The officials took one touchdown off the board for the Pittsburgh Steelers yesterday. QB Kenny Pickett appeared to have found WR Diontae Johnson in the back of the end zone about 10 minutes into the first quarter, only to have it ruled incomplete.
The general consensus is that the call was wrong, but the Steelers didn’t challenge, and then they lost a fumble on the next play. So perhaps the touchdown they did score in the second half was a make-up call. RB Najee Harris scored from five yards out, but the officials picked up a flag thrown that in all likelihood was intended for TE Darnell Washington.
“There’s holding on every play”, NFL analyst and former Steelers DL Chris Hoke said on the KDKA Extra Point postgame show yesterday. “But this one was out in the open. This one was blatant, in open field. I’m not sure how they pulled that flag up”.
Pittsburgh ran out of 11 personnel from the five-yard line with the receivers stacked to the right and Washington in-line on the left. WR Allen Robinson II motioned play-side pre-snap, punching through to the second level with Washington on the edge engaging LB Germaine Pratt—with a little too much gusto.
Truth be told, it was a pretty blatant hold, with a clean fistful of the back of Pratt’s jersey. It was a bad no-call, but then, lots of holds both ways don’t get called.
“He was bear-hugging him. That was an absolute hold”, Hoke said, wondering if it didn’t ultimately result in a penalty because the defender didn’t protest the infraction. “I cannot believe that they got away with that. That shouldn’t have been seven”.
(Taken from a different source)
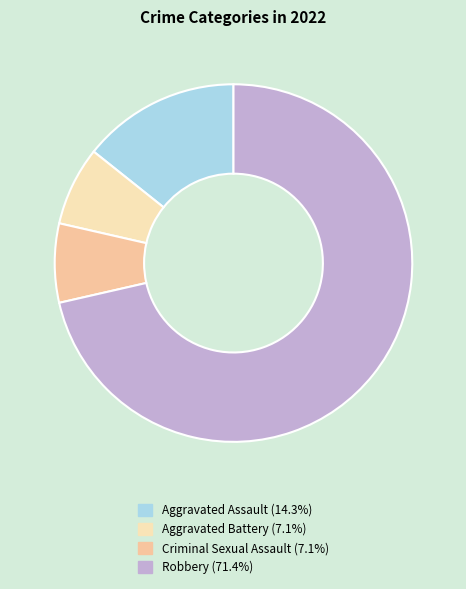

Is Aggravated Assault the majority of the pie?

No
It really was a textbook hold even in practice. Many holding penalties might be ignored if they don’t affect the play, but this one very clearly did. Had Washington not clung to Pratt, Harris might not get to the edge and score.
Of course, even if he hadn’t, it only would have been second and goal from somewhere within the five-yard line. They would have still been in favorable circumstances. They could have scored on the very next play—though if a flag had been called for the hold, they would have been pushed outside the 10-yard line.
For his part, Bengals head coach Zac Taylor took the high road, via transcript. “The initial call was holding and they decided it wasn’t holding” was all he had to say after the game when asked about the flag being picked up. “That’s all there is to it”.
For whatever reason, the officials decided to pick up the flag, though for accuracy’s sake, they certainly shouldn’t have. I don’t know if that qualifies under Mike Tomlin’s concept of football justice, but the officials took away a touchdown, and they gave one back. That’s all there is to it.